Was It Hard Joining The Reserves?

A lot of veterans, especially when they get out of active duty decide to just say they’re finished with the military once and for all….Truth is, a majority of us decide to come back because we miss that feeling. It’s almost like having an empty void in your soul. I thought joining the reserves was going to be difficult. It wasn’t quite easy but it definitely was manageable. Prior service members have to go to a recruiter that deals with them being active before. They’re called Prior Service Recruiters, pretty simple right? Kind of, the hard part is finding one. In my area there were only 2! Can you believe that? There was one located here in the Alameda NOSQ that I worked with and then there is also one in the Concord Armed Forces office. My recruiter made the process very easy, very straightforward. The only catch that I had was that I had to change my rate (job). It was kind of bittersweet for me because I loved being a DC (damage controlman- shipboard firefighter), I loved almost everything about it. However, the rate that was open for me was HM ( corpsman- medic), and that’s what I initially wanted when I joined the Navy. Switching to HM was a little sad but it is also really beneficial to me personally because of what I do in my civilian life as well. I have been in the Reserves since February of 2019. I love it, of course there is the normal about of BS I deal with, but I’m back in the uniform and learning new things that I love. I feel like the void is filled in again and I knew deep down this is what I want. I’m still learning the ropes of the reserves because it is VERY different than active duty.

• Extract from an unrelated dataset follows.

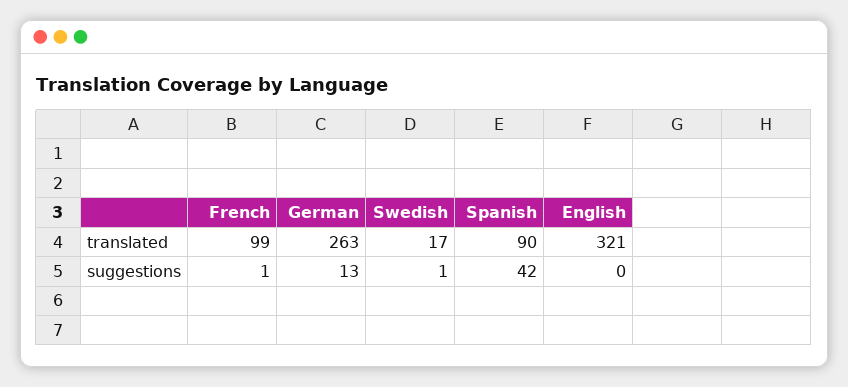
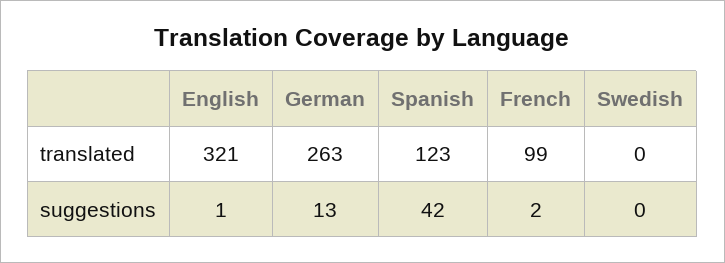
Swedish, translated: 17 -> 0
Spanish, translated: 90 -> 123
French, suggestions: 1 -> 2
Swedish, suggestions: 1 -> 0
English, suggestions: 0 -> 1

Being a reservist is a great opportunity if you have a civilian career, but still want to do something militaristic in your life or fill an empty void. I’m going on 6 years and I can’t wait to see where I will travel to next or what I will learn next. If anyone has any questions please feel free to leave me a message! I will definitely have more posts that I will be adding!

“On the battlefield, the military pledges to leave no soldier behind. As a nation, let it be our pledge that when they return home, we leave no veteran behind.”